Dealing with Wind Biases • This led to a hypothesis that the problem is that the model is not resolving subgrid scale roughness elements at the surface at 12 and even 4-km resolution. • Early experiments in increasing u*, which is related to surface drag were very suggestive—it decreased the wind and directional biases significantly. • This was good enough that we added it to the real-time system on April 14th.
Optimizing the Approach • An alternative, and perhaps more straightforward, way of doing the same thing is to increase the surface roughness length (z0), and others have played with this approach (like NCEP, who has never published anything on it). • Following the hypothesis, it made sense to make the increase in roughness dependent on the variance of the subgrid scale terrain. • More variance of terrain—more roughness.

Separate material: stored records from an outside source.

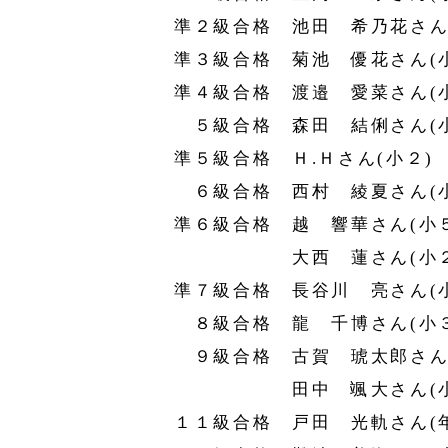
準２級合格 池田 希乃花さん
準３級合格 菊池 優花さん(
準４級合格 渡邉 愛菜さん(
５級合格 森田 結俐さん(小
準５級合格 Ｈ.Ｈさん(小２)
６級合格 西村 綾夏さん(小
準６級合格 越 響華さん(小
大西 蓮さん(小２
準７級合格 長谷川 亮さん(
８級合格 龍 千博さん(小３
９級合格 古賀 琥太郎さん(
田中 颯大さん(小
１１級合格 戸田 光軌さん(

New Surface Drag Approach • During the past few months we have completed an extensive series of experiments (view them at: http://www.atmos.washington.edu/~ovens/windbias/) with various surface drag approaches. • Narrowing this down substantially, but here is one of the best, with z0 dependent on surface terrain variance over land using 1-km terrain data base.
LSM Change • The Noah LSM in the WRF 3.1.1 and 3.2 codes has a strong cold bias in max temp over the elevated terrain of the Intermountain West. • Turning off the Noah LSM and switching to the simpler 5-layer thermal diffusion scheme (as was used in our MM5 runs) improves the surface and 2-m temperatures greatly. • This change will, however, introduce about a 1°F higher dewpoint temperature bias.